Put the lines of the rows into a JSON list of strings, one string per line and no blank lines, starting at the line that contains "Foto: Reprodução/Instagram/@fepaesleme" and ending with the last line of the rows. Leave the pictures out of the list.

PROVIDED RECORDS »
|---|
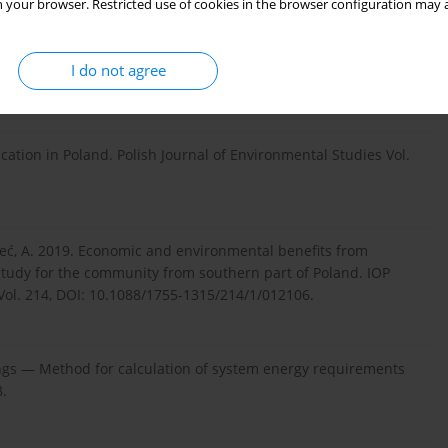
 your browser. Restricted use of cookies in the browser configuration may a
es of hydrogen production – a review of issues. Polityka
I do not agree
. 5–20.
cation in Poland. Polish Journal of Environmental Studies Vol.
opeć, A. 2019. Economic and environmental benefits from
tudy for the community from southern part of Poland. IOP
Vol. 214, DOI: 10.1088/1755-1315/214/1/012106.
ngs — Method for calculation of system energy requirements
.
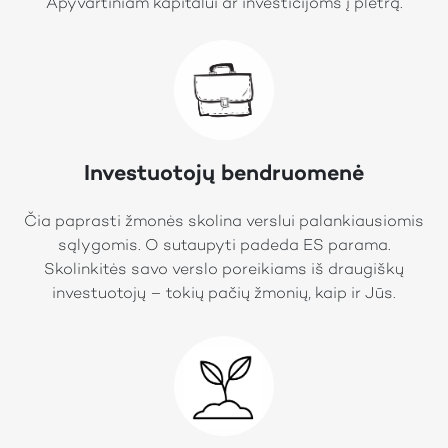
Apyvartiniam kapitalui ar investicijoms į plėtrą.
Investuotojų bendruomenė
Čia paprasti žmonės skolina verslui palankiausiomis
sąlygomis. O sutaupyti padeda ES parama.
Skolinkitės savo verslo poreikiams iš draugiškų
investuotojų – tokių pačių žmonių, kaip ir Jūs.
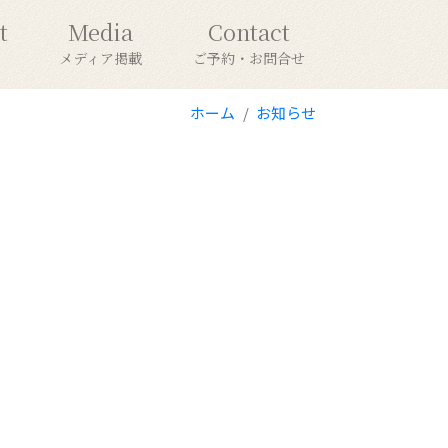
t
Media
Contact
メディア掲載
ご予約・お問合せ
ホーム
お知らせ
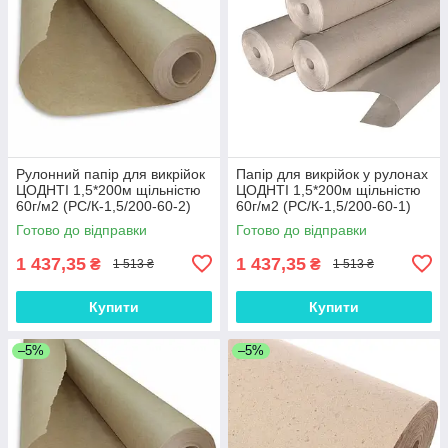
Рулонний папір для викрійок
Папір для викрійок у рулонах
ЦОДНТІ 1,5*200м щільністю
ЦОДНТІ 1,5*200м щільністю
60г/м2 (PС/К-1,5/200-60-2)
60г/м2 (PС/К-1,5/200-60-1)
Готово до відправки
Готово до відправки
1 437,35
1 437,35
₴
₴
1 513 ₴
1 513 ₴
Купити
Купити
–5%
–5%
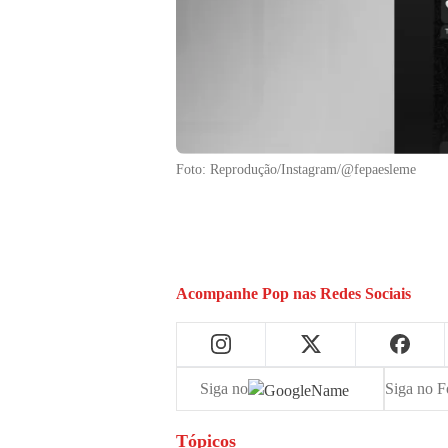
Foto: Reprodução/Instagram/@fepaesleme
Acompanhe
Pop
nas Redes Sociais
Siga no
Siga no F
Tópicos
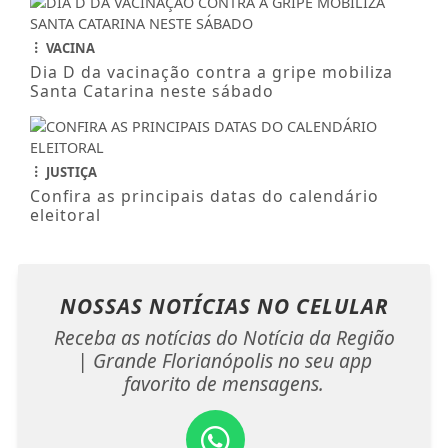
VACINA
Dia D da vacinação contra a gripe mobiliza
Santa Catarina neste sábado
JUSTIÇA
Confira as principais datas do calendário
eleitoral
NOSSAS NOTÍCIAS
NO CELULAR
Receba as notícias do Notícia da Região
| Grande Florianópolis no seu app
favorito de mensagens.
|---|
RESPONSE TO THIS TASK »
[
  "Foto: Reprodução/Instagram/@fepaesleme",
  "Acompanhe",
  "Pop",
  "nas Redes Sociais",
  "Siga no",
  "Siga no F",
  "Tópicos",
  "VACINA",
  "Dia D da vacinação contra a gripe mobiliza",
  "Santa Catarina neste sábado",
  "JUSTIÇA",
  "Confira as principais datas do calendário",
  "eleitoral",
  "NOSSAS NOTÍCIAS",
  "NO CELULAR",
  "Receba as notícias do Notícia da Região",
  "| Grande Florianópolis no seu app",
  "favorito de mensagens."
]